Artist in residence ...


The artist at work
 

It’s strange how some roles define actors and others don’t.  On the one hand, Daniel Ratcliffe will always struggle to offload the mantle of Harry Potter (this burden perhaps also applies to Emma Watson and Hermione Grainger). But Ralph Fiennes, on the other hand, isn’t really forever tagged as Lord Voldermort, at least not for me. The reason for my musing is that the other night Cath and I watched the movie Mrs Lowry and Son in which the incomparable Vanessa Redgrave is cast as the bedridden mother of the famous British artist, LS Lowry, played by Timothy Spall. Redgrave managed to morph completely into the role of the demanding and rather unkind mother, but I just could not shake the image of Timothy Spall as Peter Pettigrew!  Now to be completely fair, Vanessa Redgrave holds a special place in my affection as I saw her on stage in the West End in Anton Chekhov’s play The Seagull, way back in 1985 (and, yes, you’ve guessed correctly it was my fellow chess junkie, the mathematician, that suggested we go to London and be thoroughly depressed by Russian literature). That said, the Lowry biopic was a good movie but like Russian literature, not exactly uplifting.


Why this digression you ask? Well on one of our trips up to see Cath’s mum in Devonport, Cath found three LS Lowry prints hidden in a cupboard in the spare bedroom. This was a strange discovery because exactly the same three prints are framed and hang on the wall in the passageway of her mum’s house. So we took the spares back south with us, had them framed (together with an old map of Van-Diemen’s Land) and collected them the other day. They all look pretty amazing. The problem then became one of where to put them. 

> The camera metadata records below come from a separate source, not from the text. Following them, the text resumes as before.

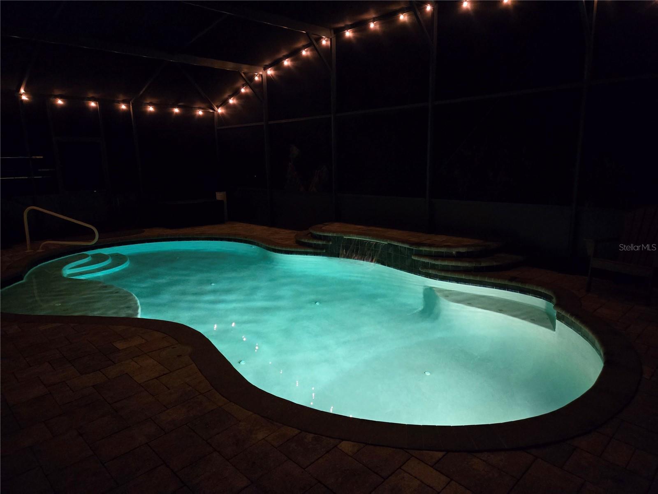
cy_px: 247
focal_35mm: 23
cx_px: 329
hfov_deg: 73.9
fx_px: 437
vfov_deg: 58.9
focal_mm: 5.4
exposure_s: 1/60
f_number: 1.8
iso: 2000
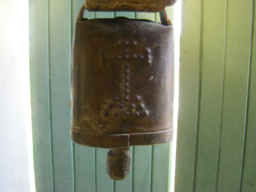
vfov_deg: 36.8
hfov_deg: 47.9
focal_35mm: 39
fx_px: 288
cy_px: 95
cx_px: 129
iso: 400
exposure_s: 1/50
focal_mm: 6.3
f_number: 3.5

At this point the artist in residence, Cath, stepped up to the plate. She saw that by removing a rather large white melamine contraption from the laundry and moving some slightly smaller shelving out of the hall into the laundry would create a space in the entrance hall worth of the Lowry prints. So she got to work! It turned out to be a pretty large undertaking. Getting the white melamine cupboards out of the laundry (and into the shed) was easy – it was repairing the damaged plasterboard and replacing the skirting boards that was the difficult bit. But armed with her trusty jig saw, some fibreglass tape and renovators plaster she not only patched everything up but did some rather fancy joinery in the process. This rather amazing bit of work was then followed by a couple of days of furious painting so that today we were able to dismantle the shelving in the hall and place it in the laundry. 



Some fancy joinery


The result is absolutely first class. The hall is now a big airy welcome to anyone coming to visit. The Lowry prints are on your right as you enter and the map of Van-Diemen’s Land is straight ahead. In fact, all that is now needed to complete the area is an extremely expensive, custom-built hall table in Tasmanian black-heart sassafras, but that will perhaps be another story!



An evening view of the entrance hall

Now you are probably wondering with some justification what I was doing while this transformation was taking place. Well I was blundering around carrying rocks from one place to another and generally being my usual incompetent academic self – although I did pull a few better-than-reasonable shots of espresso for the artist every now and then …

Comments

  1. Very cool Stan & Cath. Love Harry Potter as well! Can’t wait to see the hung prints!